Who Was Charles B. Aycock?

Charles Brantley Aycock (1859-1912) was a native of eastern North Carolina, born in Wayne County, and educated at the University of North Carolina. He practiced law in Goldsboro and became a rising star in Democratic politics at the end of the 19th century. He led the Democratic party during the election of 1900, and campaigned heavily in the eastern parts of the state where African Americans held substantial political power and many political offices in the wake of Reconstruction. Aycock thought that Reconstruction had been a disaster for the state, and he was elected governor from 1901-1905.

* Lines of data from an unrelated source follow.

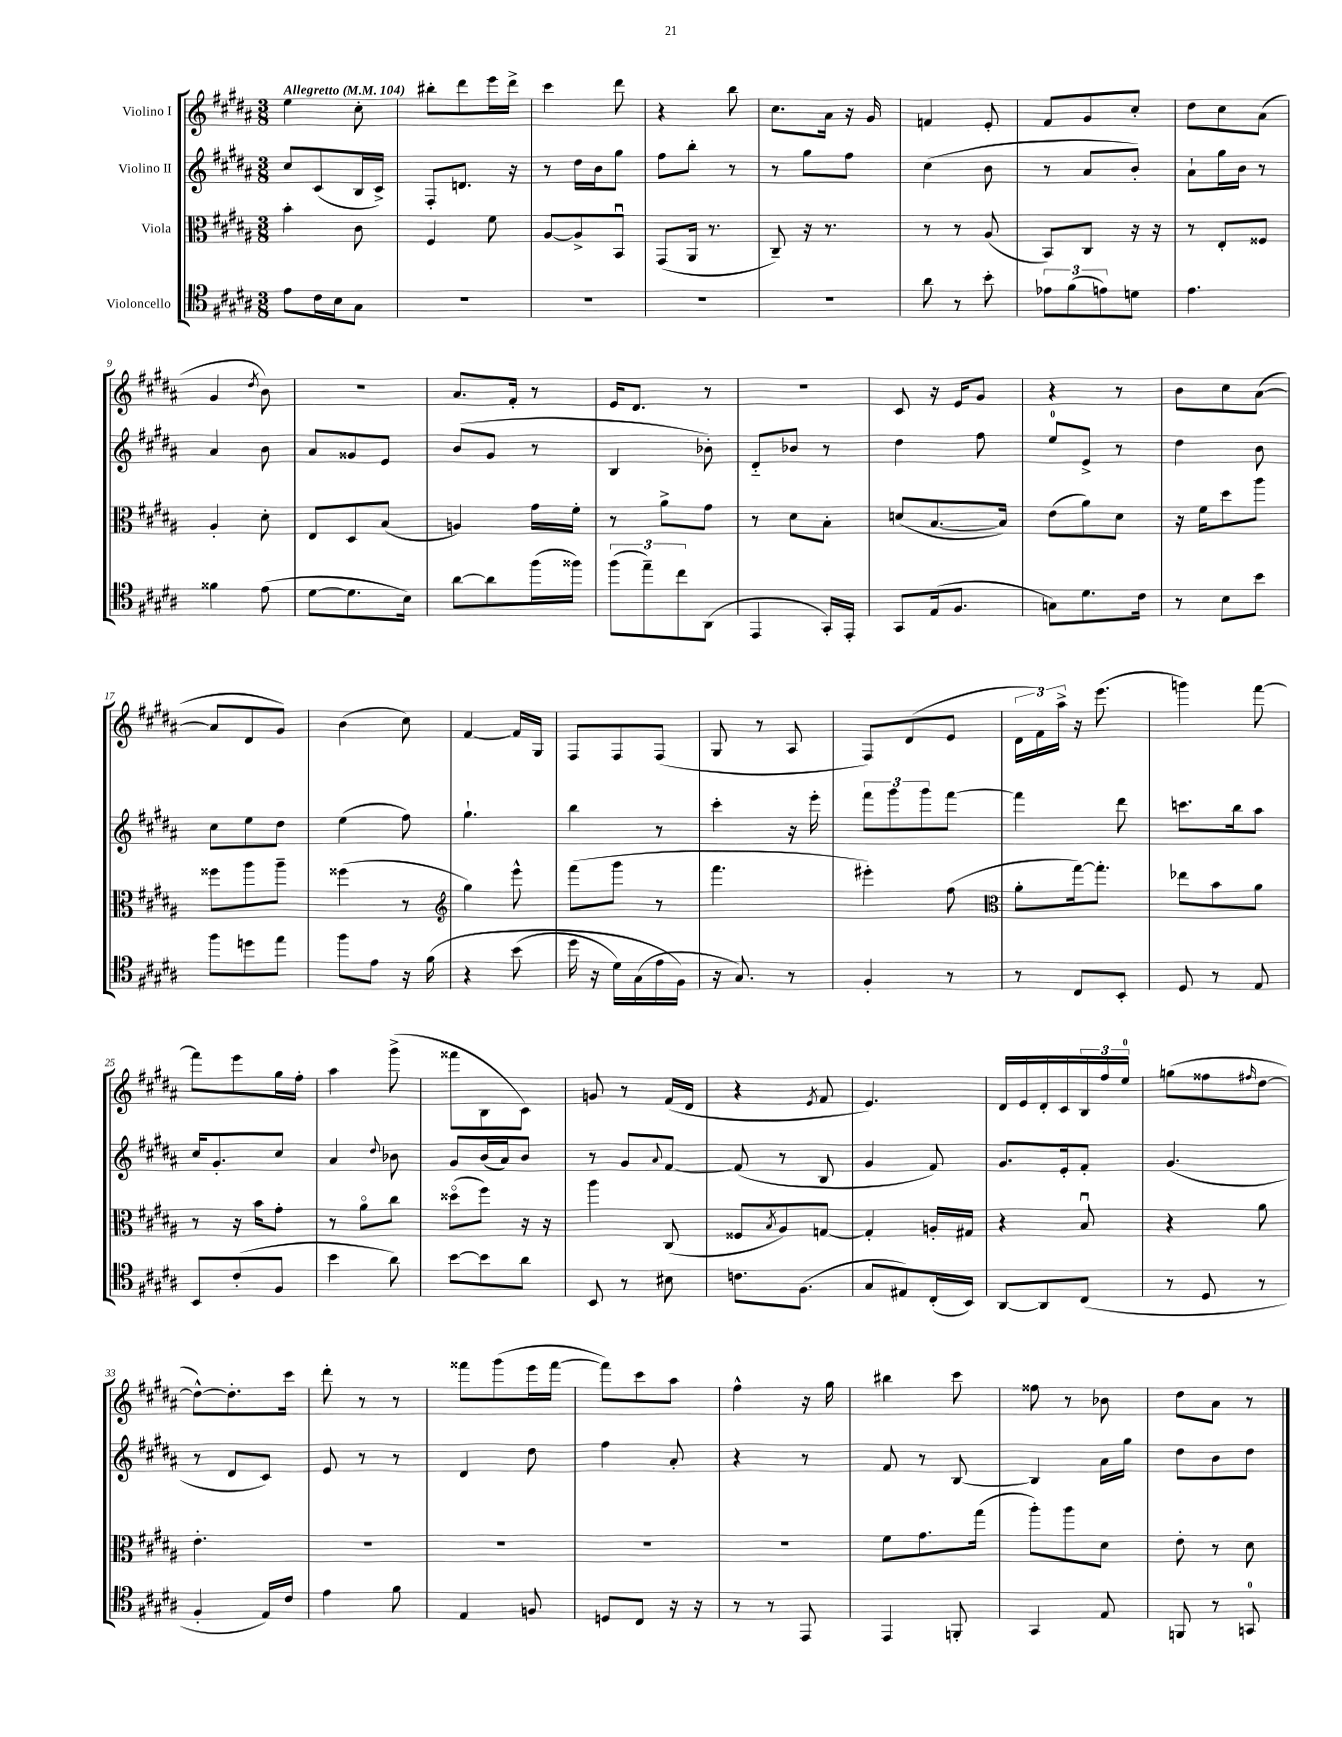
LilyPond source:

<<
\new StaffGroup <<
\new Staff = "s0" \with { instrumentName = "Violino I" } {
    \clef treble \key b \major \numericTimeSignature \time 3/8 \tempo "Allegretto" 4 = 104
    e''4 cis''8-. |
    bis''8-. dis'''8 e'''16 dis'''16-> |
    cis'''4 dis'''8 |
    r4 b''8 |
    cis''8. ais'16 r16 gis'16 |
    f'4 e'8-. |
    fis'8 gis'8 cis''8-. |
    dis''8 cis''8 ais'8( |
    gis'4 \acciaccatura { dis''8 } b'8) |
    R4. |
    ais'8. fis'16-. r8 |
    e'16 dis'8. r8 |
    R4. |
    cis'8 r16 e'16 gis'8 |
    r4 r8 |
    b'8 cis''8 ais'8~( |
    ais'8 dis'8 gis'8) |
    b'4( cis''8) |
    fis'4~ fis'16 gis16 |
    fis8 fis8 fis8( |
    gis8 r8 ais8 |
    fis8) dis'8( e'8 |
    \tuplet 3/2 { dis'16 fis'16) ais''16-> } r16 e'''8.( |
    g'''4) fis'''8~ |
    fis'''8 e'''8 gis''16 fis''16-. |
    ais''4 gis'''8->( |
    fisis'''8 b8 cis'8) |
    g'8 r8 fis'16( dis'16 |
    r4 \acciaccatura { e'8 } fis'8 |
    e'4.) |
    dis'16 e'16 dis'16-. cis'16 \tuplet 3/2 { b16 fis''16 e''16-0 } |
    g''8( fisis''8 \grace { fis''16 } dis''8~ |
    dis''8~-^) dis''8.-. cis'''16 |
    dis'''8-. r8 r8 |
    fisis'''8 gis'''8( e'''16 fisis'''16~ |
    fisis'''8) cis'''8 ais''8 |
    fis''4-^ r16 gis''16 |
    bis''4 cis'''8 |
    fisis''8 r8 bes'8 |
    dis''8 ais'8 r8 \bar "|." |
}
\new Staff = "s1" \with { instrumentName = "Violino II" } {
    \clef treble \key b \major \numericTimeSignature \time 3/8
    cis''8 cis'8( b16 cis'16->) |
    fis8-. d'8. r16 |
    r8 dis''16 b'16 gis''8 |
    fis''8 b''8-. r8 |
    r8 gis''8 fis''8 |
    cis''4( b'8 |
    r8 ais'8 b'8-.) |
    ais'8-! gis''16 b'16 r8 |
    ais'4 b'8 |
    ais'8 gisis'8 e'8 |
    b'8( gis'8 r8 |
    b4 bes'8-.) |
    dis'8-_ bes'8 r8 |
    dis''4 fis''8 |
    e''8-0 e'8-> r8 |
    dis''4 b'8 |
    cis''8 e''8 dis''8 |
    e''4( fis''8) |
    gis''4.-! |
    b''4 r8 |
    cis'''4-. r16 e'''16-. |
    \tuplet 3/2 { fis'''8 gis'''8 gis'''8 } fis'''8~ |
    fis'''4 dis'''8 |
    c'''8. b''16 ais''8 |
    cis''16 gis'8.-. cis''8 |
    ais'4 \appoggiatura { dis''8 } bes'8 |
    gis'8 b'16( ais'16) b'8 |
    r8 gis'8 \appoggiatura { ais'8 } fis'8~ |
    fis'8( r8 b8 |
    gis'4 fis'8) |
    gis'8. e'16-. fis'8-. |
    gis'4.( |
    r8 dis'8 cis'8) |
    e'8 r8 r8 |
    dis'4 dis''8 |
    fis''4 ais'8-. |
    r4 r8 |
    fis'8 r8 b8~ |
    b4 ais'16 gis''16 |
    dis''8 b'8 dis''8 \bar "|." |
}
\new Staff = "s2" \with { instrumentName = "Viola" } {
    \clef alto \key b \major \numericTimeSignature \time 3/8
    b'4-. cis'8 |
    fis4 fis'8 |
    ais8~ ais8-> b,8\downbow |
    gis,8( ais,16 r8. |
    cis8--) r16 r8. |
    r8 r8 ais8( |
    b,8) cis8 r16 r16 |
    r8 e8-. fisis8 |
    ais4-. dis'8-. |
    e8 dis8 b8( |
    a4) gis'16 fis'16-. |
    r8 ais'8-> gis'8 |
    r8 dis'8 b8-. |
    d'8( b8.~ b16) |
    e'8( ais'8) dis'8 |
    r16 fis'16 dis''8 ais''8 |
    fisis''8 ais''8 ais''8-- |
    fisis''4( r8 |
    \clef treble gis''4) e'''8-^ |
    fis'''8( gis'''8 r8 |
    fis'''4. |
    eis'''4-.) fis''8( |
    \clef alto ais'8-. gis''16~) gis''8.-. |
    ees''8 b'8 ais'8 |
    r8 r16 b'16 gis'8-. |
    r8 ais'8\flageolet cis''8 |
    disis''8\flageolet( fis''8) r16 r16 |
    ais''4 cis8( |
    fisis8 \acciaccatura { b8 } ais8) g8~ |
    g4-. a16-. gis16 |
    r4 b8\downbow |
    r4 ais'8 |
    e'4.-. |
    R4. |
    R4. |
    R4. |
    R4. |
    fis'8 gis'8. gis''16( |
    ais''8-.) ais''8 dis'8 |
    e'8-. r8 dis'8 \bar "|." |
}
\new Staff = "s3" \with { instrumentName = "Violoncello" } {
    \clef tenor \key b \major \numericTimeSignature \time 3/8
    e'8 cis'16 b16 gis8 |
    R4. |
    R4. |
    R4. |
    R4. |
    ais'8 r8 b'8-. |
    \tuplet 3/2 { ees'8 fis'8( e'8) } d'8 |
    e'4. |
    fisis'4 e'8( |
    dis'8~ dis'8. b16) |
    ais'8~ ais'8 fis''16( fisis''16) |
    \tuplet 3/2 { fis''8( e''8--) cis''8 } ais,8( |
    e,4 gis,16-.) e,16-. |
    gis,8 e16( fis8. |
    g8) dis'8. cis'16 |
    r8 b8 b'8 |
    fis''8 d''8 e''8 |
    fis''8 e'8 r16 fis'16\( |
    r4 b'8( |
    dis''16 r16 dis'16) gis16( e'16 fis16\) |
    r16 gis8.) r8 |
    fis4-. r8 |
    r8 cis8 b,8-. |
    dis8 r8 e8 |
    b,8 cis'8-.( fis8 |
    b'4 ais'8) |
    b'8~ b'8 ais'8 |
    b,8 r8 bis8 |
    c'8. fis8.( |
    gis8 eis8) cis16-.( b,16) |
    ais,8~ ais,8 cis8( |
    r8 dis8 r8 |
    fis4-. e16) cis'16 |
    e'4 fis'8 |
    e4 f8 |
    d8 cis8 r16 r16 |
    r8 r8 e,8 |
    e,4 f,8-. |
    gis,4 e8 |
    f,8 r8 g,8-0 \bar "|." |
}
>>
>>
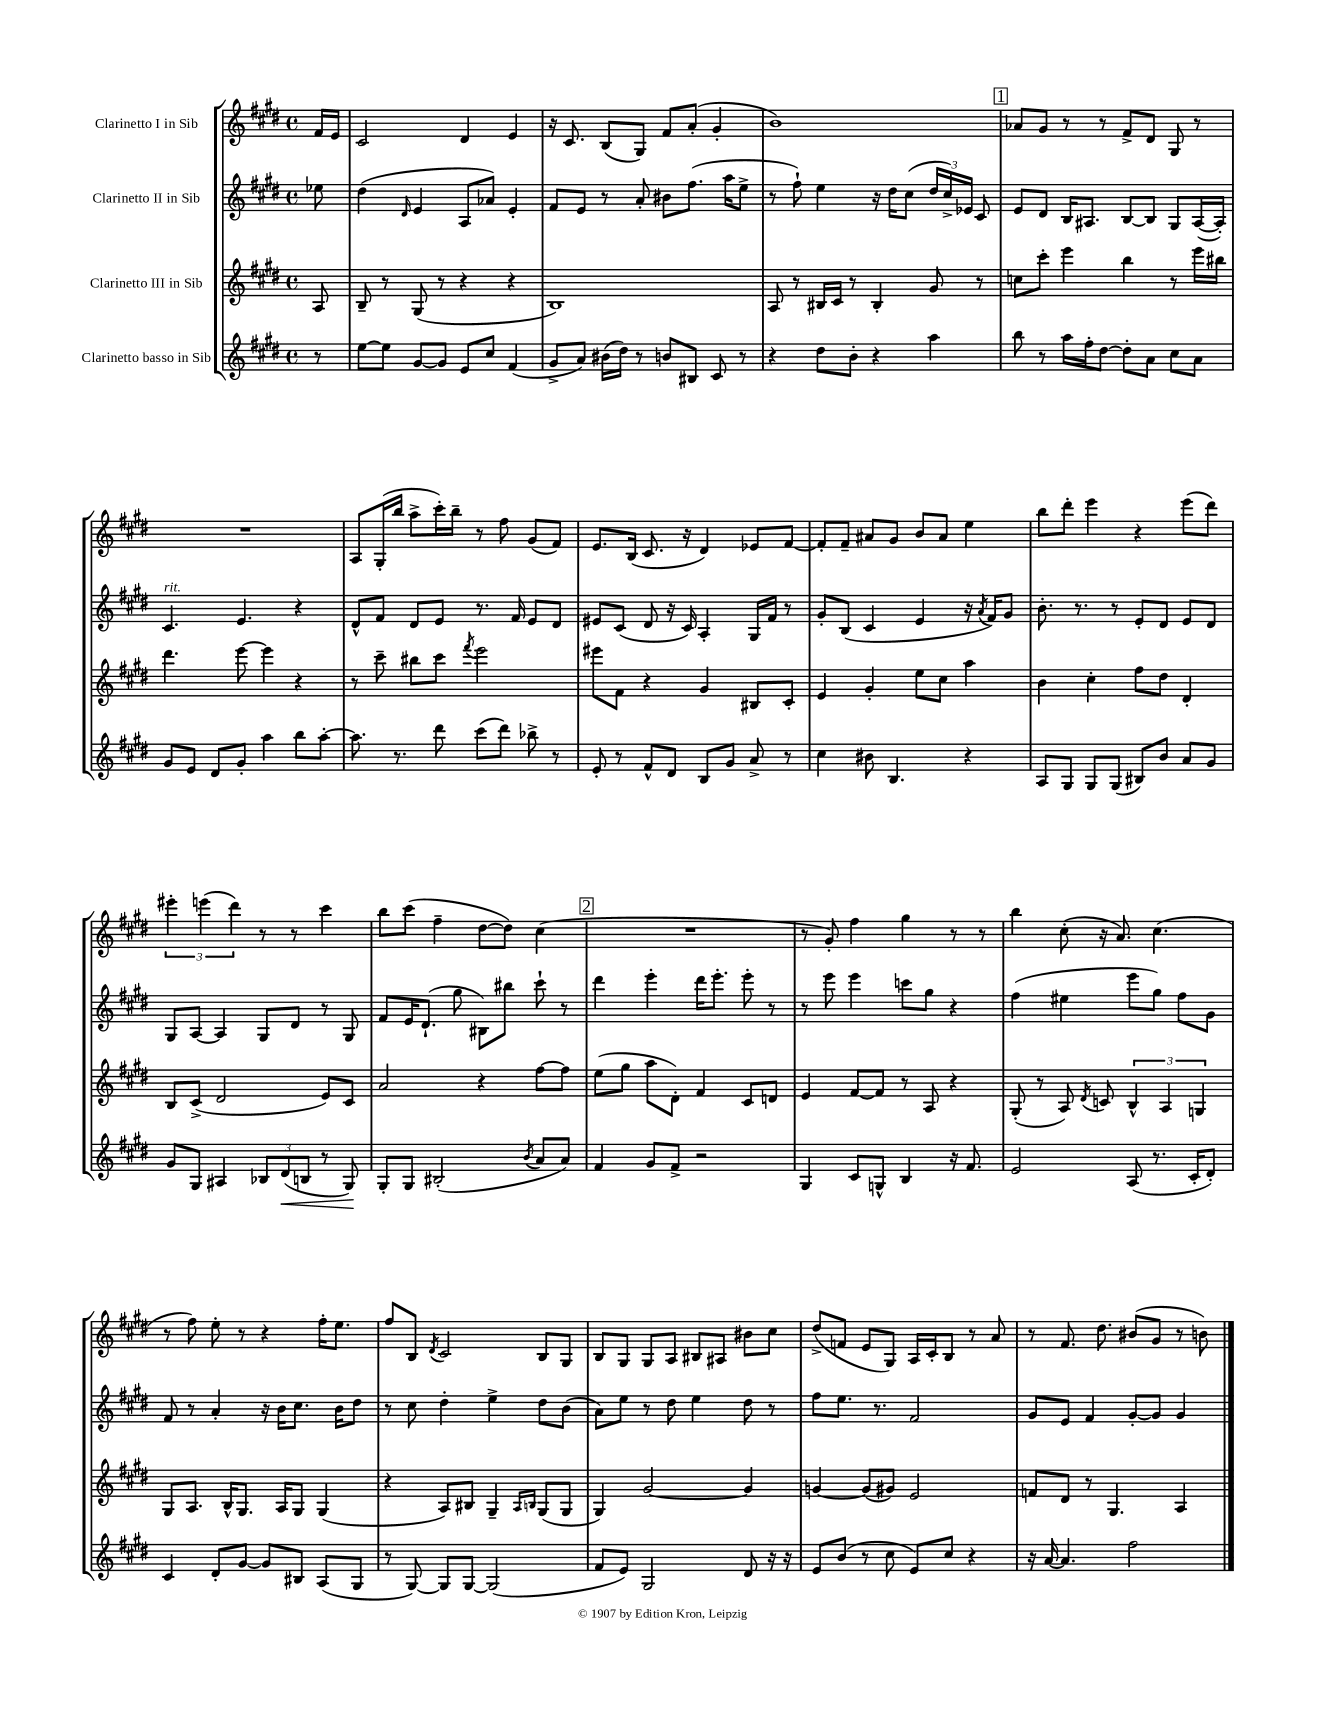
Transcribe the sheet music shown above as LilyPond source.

<<
\new StaffGroup <<
\new Staff = "s0" \with { instrumentName = "Clarinetto I in Sib" } {
    \clef treble \key e \major \defaultTimeSignature \time 4/4 \partial 8
    \autoBeamOff fis'16[ e'16] |
    cis'2 dis'4 e'4 |
    r16 cis'8. b8[( gis8]) fis'8[ a'8]-.( gis'4-. |
    b'1) |
    \mark \markup { \box "1" } aes'8[ gis'8] r8 r8 fis'8[-> dis'8] gis8 r8 |
    R1 |
    a8[ gis16-.( b''16] a''8[-> cis'''16-.) b''16]-- r8 fis''8 gis'8[( fis'8]) |
    e'8.[ b16]( cis'8. r16 dis'4) ees'8[ fis'8]~ |
    fis'8[-. fis'8]-- ais'8[ gis'8] b'8[ ais'8] e''4 |
    b''8[ dis'''8]-. e'''4 r4 e'''8[( dis'''8]) |
    \tuplet 3/2 { eis'''4-. e'''4( dis'''4) } r8 r8 cis'''4 |
    b''8[ cis'''8]( fis''4-- dis''8[~ dis''8]) cis''4( |
    \mark \markup { \box "2" } R1 |
    r8 gis'8-.) fis''4 gis''4 r8 r8 |
    b''4 cis''8-.( r16 a'8.) cis''4.( |
    r8 fis''8) e''8-. r8 r4 fis''16[-. e''8.] |
    fis''8[ b8] \acciaccatura { dis'8 } cis'2 b8[ gis8] |
    b8[ gis8] gis8[ a8] bis8[ ais8] bis'8[ cis''8] |
    dis''8[->( f'8] e'8[ gis8]) a16[ cis'16-. b8] r8 a'8 |
    r8 fis'8. dis''8. bis'8[( gis'8] r8 b'8) \bar "|." |
}
\new Staff = "s1" \with { instrumentName = "Clarinetto II in Sib" } {
    \clef treble \key e \major \defaultTimeSignature \time 4/4 \partial 8
    \autoBeamOff ees''8 |
    dis''4( \grace { dis'16 } e'4 a8[ aes'8]) e'4-. |
    fis'8[ e'8] r8 a'8-. bis'8[ fis''8.]( a''16[ e''8]-> |
    r8 fis''8-!) e''4 r16 dis''16[ cis''8]( \tuplet 3/2 { dis''16[ cis''16->) ees'16] } cis'8 |
    \mark \markup { \box "1" } e'8[ dis'8] b16[ ais8.] b8[~ b8] gis8[ ais16~( ais16]-.) |
    cis'4.^\markup { \italic "rit." } e'4. r4 |
    dis'8[-^ fis'8] dis'8[ e'8] r8. fis'16 e'8[ dis'8] |
    eis'8[ cis'8]( dis'8 r16 cis'16) a4-. gis16[ fis'16] r8 |
    gis'8[-. b8]( cis'4 e'4 r16 \acciaccatura { a'8 } fis'16[) gis'8] |
    b'8.-. r8. r8 e'8[-. dis'8] e'8[ dis'8] |
    gis8[ a8]~ a4 gis8[ dis'8] r8 gis8 |
    fis'8[ e'16 dis'8.]-!( gis''8 bis8[) bis''8] cis'''8-! r8 |
    \mark \markup { \box "2" } dis'''4 e'''4-. dis'''16[ e'''8.]-. e'''8-. r8 |
    r8 e'''8 e'''4 c'''8[ gis''8] r4 |
    fis''4( eis''4 e'''8[ gis''8]) fis''8[ gis'8] |
    fis'8 r8 a'4-. r16 b'16[ cis''8.] b'16[ dis''8] |
    r8 cis''8 dis''4-. e''4-> dis''8[ b'8]( |
    a'8[) e''8] r8 dis''8 e''4 dis''8 r8 |
    fis''8[ e''8.] r8. fis'2 |
    gis'8[ e'8] fis'4 gis'8[~-. gis'8] gis'4 \bar "|." |
}
\new Staff = "s2" \with { instrumentName = "Clarinetto III in Sib" } {
    \clef treble \key e \major \defaultTimeSignature \time 4/4 \partial 8
    \autoBeamOff a8 |
    b8-- r8 gis8( r8 r4 r4 |
    b1) |
    a8 r8 bis16[ cis'16] r8 bis4-. gis'8 r8 |
    \mark \markup { \box "1" } c''8[ cis'''8]-. e'''4 b''4 r8 e'''16[ bis''16] |
    dis'''4. e'''8~ e'''4 r4 |
    r8 cis'''8-- bis''8[ cis'''8] \acciaccatura { fis'''8 } e'''2 |
    eis'''8[ fis'8] r4 gis'4 bis8[ cis'8]-. |
    e'4 gis'4-. e''8[ cis''8] a''4 |
    b'4 cis''4-. fis''8[ dis''8] dis'4-. |
    b8[ cis'8]->( dis'2 e'8[) cis'8] |
    a'2 r4 fis''8[~ fis''8] |
    \mark \markup { \box "2" } e''8[( gis''8] a''8[ dis'8]-.) fis'4 cis'8[ d'8] |
    e'4 fis'8[~ fis'8] r8 a8 r4 |
    gis8-.( r8 a8) \acciaccatura { dis'8 } c'8 \tuplet 3/2 { b4-^ a4 g4 } |
    gis8[ a8.] b16[-^ gis8.] a16[ gis8] gis4( |
    r4 a8[) bis8] gis4-- \grace { a16[ b16] } gis8[( gis8] |
    gis4) gis'2~ gis'4 |
    g'4~ g'8[( gis'8]) e'2 |
    f'8[ dis'8] r8 gis4. a4 \bar "|." |
}
\new Staff = "s3" \with { instrumentName = "Clarinetto basso in Sib" } {
    \clef treble \key e \major \defaultTimeSignature \time 4/4 \partial 8
    \autoBeamOff r8 |
    e''8[~ e''8] gis'8[~ gis'8] e'8[ cis''8] fis'4( |
    gis'8[-> a'8]) bis'16[( dis''16]) r8 b'8[ bis8] cis'8 r8 |
    r4 dis''8[ b'8]-. r4 a''4 |
    \mark \markup { \box "1" } b''8 r8 a''16[ fis''16-. dis''8]~ dis''8[-. a'8] cis''8[ a'8] |
    gis'8[ e'8] dis'8[ gis'8]-. a''4 b''8[ a''8]~-. |
    a''8. r8. dis'''8 cis'''8[( dis'''8]) bes''8-> r8 |
    e'8-. r8 fis'8[-^ dis'8] b8[ gis'8] a'8-> r8 |
    cis''4 bis'8 b4. r4 |
    a8[ gis8] gis8[ gis8]( bis8[) b'8] a'8[ gis'8] |
    gis'8[ gis8] ais4 \tuplet 3/2 { bes8[ dis'8\<( b8] } r8 gis8\!) |
    gis8[-. gis8] bis2-.( \acciaccatura { b'8 } a'8[ a'8]) |
    \mark \markup { \box "2" } fis'4 gis'8[ fis'8]-> r2 |
    gis4 cis'8[ g8]-^ b4 r16 fis'8. |
    e'2 a8( r8. cis'16[-. dis'8]-.) |
    cis'4 dis'8[-. gis'8]~ gis'8[ bis8] a8[( gis8] |
    r8 gis8~) gis8[ gis8]~ gis2( |
    fis'8[ e'8]) gis2 dis'8 r16 r16 |
    e'8[ b'8]( r8 cis''8 e'8[) cis''8] r4 |
    r16 a'16~ a'4. fis''2 \bar "|." |
}
>>
>>
\layout { \context { \Score \remove "Bar_number_engraver" } }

I gathered a few quotations from Aycock I found in a 1912 biography, The Life and Speeches of Charles Brantley Aycock by  R. D. W. Connor and Clarence Hamiton Poe (Doubleday 1912). Connor and Poe were profound admirers of Aycock.
"[Aycock] believed that the only hope of good government in North Carolina and the other Southern States, rested upon the assured political supremacy of the white race" (p. 61).
Aycock was chosen to lead the Democratic party in 1900, which at the time wrote, "It will be well that the man who is to hold the leadership in the great argument, the appeal to the white men of North Carolina, shall come from the section [of the State -- eastern NC] wherein the curse and the blight of negro domination has been felt." (p. 76)
Aycock vigorously promoted an amendment to the state's constitution that year that aimed to eliminate voting rights for African Americans. Aycock said, "This amendment was drawn with great skill. It was drawn after long thought, and with full knowledge of the end to be attained. It was drawn with the deliberate purpose of depriving the negro of the right to vote, and of allowing every white man to retain that right." (p. 81) He called universal suffrage "a failure" (p. 82). Aycock said, "We recognize and provide for the God-given and hereditary superiority of the white man" (p. 84).
Aycock's biographers wrote, "He knew ... that the justice of taking the ballot from the negro was a good thing for the black man, and the justice of giving an adequate education to the negro was a good thing for the white man" (p. 153).
In a speech given in Connecticut, Aycock said, "Let the negro learn once for all that there is unending separation of the races, that the two peoples may develop side by side to the fullest but that they cannot intermingle ... There flows in my veins the blood of the dominant race that has conquered the earth and seeks out the mysteries of the heights and depths" ( pp. 162-3).
Charles Aycock and the Democratic party were successful in taking voting rights away from African Americans for many decades. But despite Aycock's vehement support for white supremacy, he also insisted when he was governor that public schools should be built for African Americans and that they should all have the opportunity for an education, and he made provisions that their schools should be publicly funded from the same source as white schools, although the schools for black students eventually received far less funding, and focused solely on vocational education (source: Prof. Chuck Bolton, UNCG Department of History, "Every Effort to Revise the Past Isn't Nefarious", Greensboro News & Record, Nov. 8, 2016). Under Aycock's administration many public schools were built in North Carolina, earning him the name "The Education Governor".

As far as I have been able to find out, Charles B. Aycock has no historical connection to our neighborhood apart from his name being given to the school in our already-existing neighborhood.